TOKYO (Dec 1): Benchmark Tokyo rubber futures rose on Tuesday, backed by firmer Shanghai stock market and rubber futures, helping offset weak manufacturing data in top buyer China, dealers said.
The Tokyo Commodity Exchange rubber contract for May delivery <0#2JRU:> finished 2.0 yen, or 1.2%, higher at 164.1 yen (US$1.34) per kg.
Manufacturing activity in China hit a three-year low in November, an industry survey showed, supporting the case for more accommodative policies as authorities seek to prop up growth in the world’s second largest economy.
“But TOCOM did not react to the data much. Instead, the prices were lifted in late trade after Shanghai stock market climbed and as Shanghai rubber futures rose,” said Toshitaka Tazawa, an analyst with Fujitomi Co.

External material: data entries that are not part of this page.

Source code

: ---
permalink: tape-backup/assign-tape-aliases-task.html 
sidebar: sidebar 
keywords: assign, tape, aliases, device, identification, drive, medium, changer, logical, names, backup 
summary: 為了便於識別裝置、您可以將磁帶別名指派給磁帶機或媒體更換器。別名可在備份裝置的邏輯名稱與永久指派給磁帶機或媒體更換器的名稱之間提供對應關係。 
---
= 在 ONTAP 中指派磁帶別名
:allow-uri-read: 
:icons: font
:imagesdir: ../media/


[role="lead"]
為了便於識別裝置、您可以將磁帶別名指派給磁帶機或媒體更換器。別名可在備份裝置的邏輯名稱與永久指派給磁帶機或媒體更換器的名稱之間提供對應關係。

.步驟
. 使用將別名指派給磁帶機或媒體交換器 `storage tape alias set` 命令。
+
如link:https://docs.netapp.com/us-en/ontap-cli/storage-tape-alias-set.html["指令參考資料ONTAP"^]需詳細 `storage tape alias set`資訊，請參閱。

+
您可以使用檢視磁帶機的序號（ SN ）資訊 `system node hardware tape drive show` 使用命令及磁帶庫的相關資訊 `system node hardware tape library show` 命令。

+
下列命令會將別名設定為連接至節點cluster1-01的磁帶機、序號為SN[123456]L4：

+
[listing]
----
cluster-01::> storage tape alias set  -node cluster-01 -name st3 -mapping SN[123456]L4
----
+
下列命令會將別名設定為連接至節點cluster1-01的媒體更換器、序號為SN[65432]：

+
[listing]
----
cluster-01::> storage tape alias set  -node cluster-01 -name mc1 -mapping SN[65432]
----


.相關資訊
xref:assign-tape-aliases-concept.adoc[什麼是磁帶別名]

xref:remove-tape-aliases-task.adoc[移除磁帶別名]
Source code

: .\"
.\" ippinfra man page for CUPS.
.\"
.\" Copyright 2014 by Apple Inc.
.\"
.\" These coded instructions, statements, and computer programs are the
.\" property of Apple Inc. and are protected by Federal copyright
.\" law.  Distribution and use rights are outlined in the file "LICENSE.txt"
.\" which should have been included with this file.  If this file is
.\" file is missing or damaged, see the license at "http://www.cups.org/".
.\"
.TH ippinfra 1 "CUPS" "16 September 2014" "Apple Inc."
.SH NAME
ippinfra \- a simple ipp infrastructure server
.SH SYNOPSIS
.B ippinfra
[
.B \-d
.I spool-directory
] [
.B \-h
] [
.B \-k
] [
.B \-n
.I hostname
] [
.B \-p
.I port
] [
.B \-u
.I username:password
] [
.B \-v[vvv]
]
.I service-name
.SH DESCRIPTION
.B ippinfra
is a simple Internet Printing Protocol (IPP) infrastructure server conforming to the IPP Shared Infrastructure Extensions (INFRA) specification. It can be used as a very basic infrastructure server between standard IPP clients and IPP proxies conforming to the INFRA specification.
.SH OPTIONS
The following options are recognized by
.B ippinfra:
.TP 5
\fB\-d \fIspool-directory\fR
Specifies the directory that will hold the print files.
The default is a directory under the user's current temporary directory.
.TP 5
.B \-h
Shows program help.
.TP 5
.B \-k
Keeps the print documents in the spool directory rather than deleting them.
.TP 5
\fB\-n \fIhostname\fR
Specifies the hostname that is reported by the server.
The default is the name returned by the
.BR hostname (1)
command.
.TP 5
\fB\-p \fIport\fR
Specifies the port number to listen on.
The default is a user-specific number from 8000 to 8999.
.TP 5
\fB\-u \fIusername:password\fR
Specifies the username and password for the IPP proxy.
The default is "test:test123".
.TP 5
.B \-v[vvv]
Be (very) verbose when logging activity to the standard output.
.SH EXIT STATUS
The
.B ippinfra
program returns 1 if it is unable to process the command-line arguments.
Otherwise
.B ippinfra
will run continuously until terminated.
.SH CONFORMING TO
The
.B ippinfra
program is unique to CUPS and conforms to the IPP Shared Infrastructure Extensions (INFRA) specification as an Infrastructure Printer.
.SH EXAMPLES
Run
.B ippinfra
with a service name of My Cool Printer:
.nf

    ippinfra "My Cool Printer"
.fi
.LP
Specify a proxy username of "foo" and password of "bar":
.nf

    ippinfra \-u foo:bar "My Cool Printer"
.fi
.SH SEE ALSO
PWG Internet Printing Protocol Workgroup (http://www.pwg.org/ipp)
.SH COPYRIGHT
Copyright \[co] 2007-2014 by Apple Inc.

China stocks posted modest gains, as persistent signs of weakness in the economy and liquidity concerns reined in any feel-good mood generated by the International Monetary Fund‘s decision to grant the yuan reserve currency status.
The most-active rubber contract on the Shanghai Futures Exchange for May delivery rose 255 yuan to finish at 10,155 yuan (US$1,587.09) per tonne.
“Higher commodity prices also helped improve the market sentiment,” Tazawa said.
Crude oil prices rose as the dollar eased slightly, but concerns about oversupply remained front of mind with OPEC expected to keep its output target unchanged at a policy meeting on Friday.
Copper prices also firmed but the metal’s downtrend was expected to resume after China’s factories slowed in November, underlining the headwinds facing demand.
The front-month rubber contract on Singapore’s SICOM exchange for January delivery last traded at 116.3 US cents per kg, up 1.6 US cent.